■ About this exercise
Reproduce the lines below word for word, leaving out the pictures.

■ Provided entries
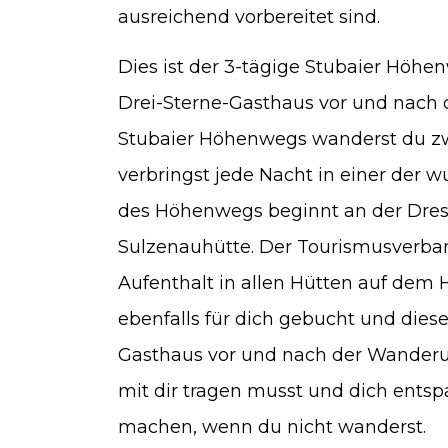
ausreichend vorbereitet sind.
Dies ist der 3-tägige Stubaier Höhe
Drei-Sterne-Gasthaus vor und nach 
Stubaier Höhenwegs wanderst du z
verbringst jede Nacht in einer der 
des Höhenwegs beginnt an der Dres
Sulzenauhütte. Der Tourismusverband
Aufenthalt in allen Hütten auf dem 
ebenfalls für dich gebucht und dies
Gasthaus vor und nach der Wanderun
mit dir tragen musst und dich entsp
machen, wenn du nicht wanderst.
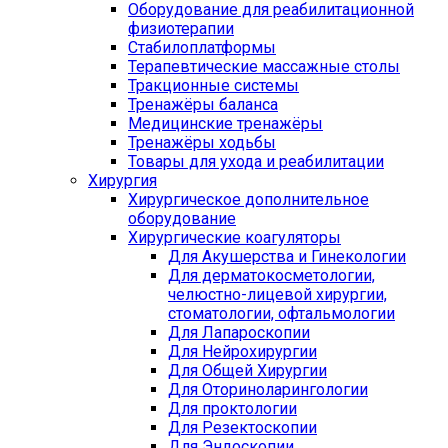
Оборудование для реабилитационной
физиотерапии
Стабилоплатформы
Терапевтические массажные столы
Тракционные системы
Тренажёры баланса
Медицинские тренажёры
Тренажёры ходьбы
Товары для ухода и реабилитации
Хирургия
Хирургическое дополнительное
оборудование
Хирургические коагуляторы
Для Акушерства и Гинекологии
Для дерматокосметологии,
челюстно-лицевой хирургии,
стоматологии, офтальмологии
Для Лапароскопии
Для Нейрохирургии
Для Общей Хирургии
Для Оториноларингологии
Для проктологии
Для Резектоскопии
Для Эндоскопии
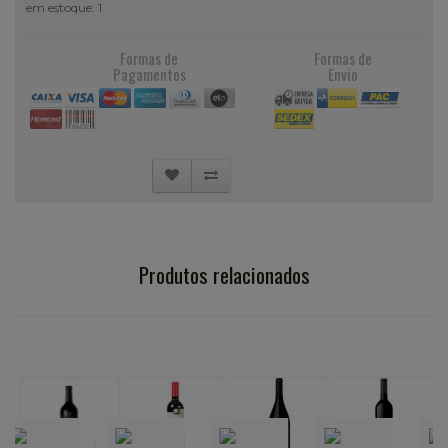
em estoque: 1
Formas de
Formas de
Pagamentos
Envio
Produtos relacionados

■ Answer for this exercise
ausreichend vorbereitet sind.
Dies ist der 3-tägige Stubaier Höhe
Drei-Sterne-Gasthaus vor und nach 
Stubaier Höhenwegs wanderst du z
verbringst jede Nacht in einer der 
des Höhenwegs beginnt an der Dres
Sulzenauhütte. Der Tourismusverband
Aufenthalt in allen Hütten auf dem 
ebenfalls für dich gebucht und dies
Gasthaus vor und nach der Wanderun
mit dir tragen musst und dich entsp
machen, wenn du nicht wanderst.
Оборудование для реабилитационной
физиотерапии
Стабилоплатформы
Терапевтические массажные столы
Тракционные системы
Тренажёры баланса
Медицинские тренажёры
Тренажёры ходьбы
Товары для ухода и реабилитации
Хирургия
Хирургическое дополнительное
оборудование
Хирургические коагуляторы
Для Акушерства и Гинекологии
Для дерматокосметологии,
челюстно-лицевой хирургии,
стоматологии, офтальмологии
Для Лапароскопии
Для Нейрохирургии
Для Общей Хирургии
Для Оториноларингологии
Для проктологии
Для Резектоскопии
Для Эндоскопии
em estoque: 1
Formas de
Formas de
Pagamentos
Envio
Produtos relacionados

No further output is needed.